THE TASK
Render the lines in the items below, from the line containing "subjection; No subjection" through the line containing "Best Korean Flashcard Decks 2024", both included, as a JSON list of strings with one string per line and any blank lines omitted.

[Stored data entries]
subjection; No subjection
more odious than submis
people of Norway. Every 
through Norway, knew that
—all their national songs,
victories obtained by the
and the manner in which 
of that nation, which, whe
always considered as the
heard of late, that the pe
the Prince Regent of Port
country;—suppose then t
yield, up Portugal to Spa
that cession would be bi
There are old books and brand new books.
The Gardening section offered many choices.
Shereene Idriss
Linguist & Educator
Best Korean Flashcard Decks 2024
--
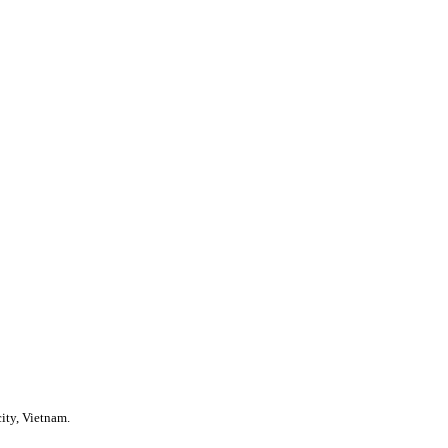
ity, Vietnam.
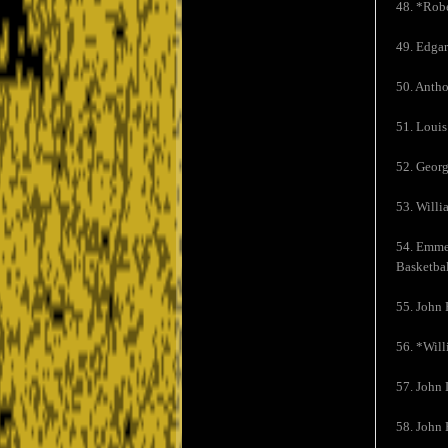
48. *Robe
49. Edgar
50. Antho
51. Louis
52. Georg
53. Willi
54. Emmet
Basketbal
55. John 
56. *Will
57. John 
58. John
==
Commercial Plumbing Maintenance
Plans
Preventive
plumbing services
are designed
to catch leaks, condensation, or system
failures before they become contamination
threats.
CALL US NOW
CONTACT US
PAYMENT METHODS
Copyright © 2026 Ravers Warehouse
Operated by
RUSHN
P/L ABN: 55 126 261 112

RESPONSE BOX
[
  "subjection; No subjection",
  "more odious than submis",
  "people of Norway. Every ",
  "through Norway, knew that",
  "—all their national songs,",
  "victories obtained by the",
  "and the manner in which ",
  "of that nation, which, whe",
  "always considered as the",
  "heard of late, that the pe",
  "the Prince Regent of Port",
  "country;—suppose then t",
  "yield, up Portugal to Spa",
  "that cession would be bi",
  "There are old books and brand new books.",
  "The Gardening section offered many choices.",
  "Shereene Idriss",
  "Linguist & Educator",
  "Best Korean Flashcard Decks 2024"
]